§ **Work to be completed**
Convert all of the rows below into a numbered list, leaving out any blank lines.

______

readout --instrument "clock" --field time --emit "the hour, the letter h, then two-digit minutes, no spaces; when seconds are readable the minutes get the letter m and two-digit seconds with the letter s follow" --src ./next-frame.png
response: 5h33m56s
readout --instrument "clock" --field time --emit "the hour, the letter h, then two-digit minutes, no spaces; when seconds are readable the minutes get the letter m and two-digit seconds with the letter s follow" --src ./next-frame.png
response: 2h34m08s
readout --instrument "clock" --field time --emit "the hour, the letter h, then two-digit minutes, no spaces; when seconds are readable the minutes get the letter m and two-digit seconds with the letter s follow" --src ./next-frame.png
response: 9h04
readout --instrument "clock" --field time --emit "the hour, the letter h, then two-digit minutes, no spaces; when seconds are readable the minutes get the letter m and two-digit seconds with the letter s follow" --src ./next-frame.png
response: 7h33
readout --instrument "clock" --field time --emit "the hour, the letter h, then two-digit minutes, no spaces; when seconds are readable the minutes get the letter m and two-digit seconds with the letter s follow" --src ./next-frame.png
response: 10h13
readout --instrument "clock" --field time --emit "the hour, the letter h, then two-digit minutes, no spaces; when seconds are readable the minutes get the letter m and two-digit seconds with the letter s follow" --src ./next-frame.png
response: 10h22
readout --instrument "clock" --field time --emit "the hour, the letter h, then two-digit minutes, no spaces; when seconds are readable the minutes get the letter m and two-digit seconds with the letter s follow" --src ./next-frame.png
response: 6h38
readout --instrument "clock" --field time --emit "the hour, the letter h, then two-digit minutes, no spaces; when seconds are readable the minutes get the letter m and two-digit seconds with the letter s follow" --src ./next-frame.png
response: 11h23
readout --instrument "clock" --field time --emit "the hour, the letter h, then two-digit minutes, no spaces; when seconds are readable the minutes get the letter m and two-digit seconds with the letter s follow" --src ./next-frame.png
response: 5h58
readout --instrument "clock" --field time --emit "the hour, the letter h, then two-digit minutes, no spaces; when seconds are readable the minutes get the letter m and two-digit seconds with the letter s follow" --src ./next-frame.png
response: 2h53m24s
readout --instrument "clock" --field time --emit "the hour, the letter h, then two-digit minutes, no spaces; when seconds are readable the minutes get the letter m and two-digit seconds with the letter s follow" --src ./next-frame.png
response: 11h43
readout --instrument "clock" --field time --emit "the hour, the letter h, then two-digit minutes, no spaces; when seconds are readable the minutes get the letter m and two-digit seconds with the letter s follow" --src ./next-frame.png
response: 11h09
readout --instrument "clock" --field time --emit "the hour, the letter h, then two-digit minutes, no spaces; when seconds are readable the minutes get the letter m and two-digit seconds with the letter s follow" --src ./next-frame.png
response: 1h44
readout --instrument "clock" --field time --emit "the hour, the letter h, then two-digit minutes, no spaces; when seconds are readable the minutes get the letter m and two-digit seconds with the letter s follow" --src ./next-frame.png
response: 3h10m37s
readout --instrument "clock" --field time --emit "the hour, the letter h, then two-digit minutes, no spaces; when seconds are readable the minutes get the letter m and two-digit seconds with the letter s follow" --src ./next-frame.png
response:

______

§ **Written solution**
1. readout --instrument "clock" --field time --emit "the hour, the letter h, then two-digit minutes, no spaces; when seconds are readable the minutes get the letter m and two-digit seconds with the letter s follow" --src ./next-frame.png
2. response: 5h33m56s
3. readout --instrument "clock" --field time --emit "the hour, the letter h, then two-digit minutes, no spaces; when seconds are readable the minutes get the letter m and two-digit seconds with the letter s follow" --src ./next-frame.png
4. response: 2h34m08s
5. readout --instrument "clock" --field time --emit "the hour, the letter h, then two-digit minutes, no spaces; when seconds are readable the minutes get the letter m and two-digit seconds with the letter s follow" --src ./next-frame.png
6. response: 9h04
7. readout --instrument "clock" --field time --emit "the hour, the letter h, then two-digit minutes, no spaces; when seconds are readable the minutes get the letter m and two-digit seconds with the letter s follow" --src ./next-frame.png
8. response: 7h33
9. readout --instrument "clock" --field time --emit "the hour, the letter h, then two-digit minutes, no spaces; when seconds are readable the minutes get the letter m and two-digit seconds with the letter s follow" --src ./next-frame.png
10. response: 10h13
11. readout --instrument "clock" --field time --emit "the hour, the letter h, then two-digit minutes, no spaces; when seconds are readable the minutes get the letter m and two-digit seconds with the letter s follow" --src ./next-frame.png
12. response: 10h22
13. readout --instrument "clock" --field time --emit "the hour, the letter h, then two-digit minutes, no spaces; when seconds are readable the minutes get the letter m and two-digit seconds with the letter s follow" --src ./next-frame.png
14. response: 6h38
15. readout --instrument "clock" --field time --emit "the hour, the letter h, then two-digit minutes, no spaces; when seconds are readable the minutes get the letter m and two-digit seconds with the letter s follow" --src ./next-frame.png
16. response: 11h23
17. readout --instrument "clock" --field time --emit "the hour, the letter h, then two-digit minutes, no spaces; when seconds are readable the minutes get the letter m and two-digit seconds with the letter s follow" --src ./next-frame.png
18. response: 5h58
19. readout --instrument "clock" --field time --emit "the hour, the letter h, then two-digit minutes, no spaces; when seconds are readable the minutes get the letter m and two-digit seconds with the letter s follow" --src ./next-frame.png
20. response: 2h53m24s
21. readout --instrument "clock" --field time --emit "the hour, the letter h, then two-digit minutes, no spaces; when seconds are readable the minutes get the letter m and two-digit seconds with the letter s follow" --src ./next-frame.png
22. response: 11h43
23. readout --instrument "clock" --field time --emit "the hour, the letter h, then two-digit minutes, no spaces; when seconds are readable the minutes get the letter m and two-digit seconds with the letter s follow" --src ./next-frame.png
24. response: 11h09
25. readout --instrument "clock" --field time --emit "the hour, the letter h, then two-digit minutes, no spaces; when seconds are readable the minutes get the letter m and two-digit seconds with the letter s follow" --src ./next-frame.png
26. response: 1h44
27. readout --instrument "clock" --field time --emit "the hour, the letter h, then two-digit minutes, no spaces; when seconds are readable the minutes get the letter m and two-digit seconds with the letter s follow" --src ./next-frame.png
28. response: 3h10m37s
29. readout --instrument "clock" --field time --emit "the hour, the letter h, then two-digit minutes, no spaces; when seconds are readable the minutes get the letter m and two-digit seconds with the letter s follow" --src ./next-frame.png
30. response:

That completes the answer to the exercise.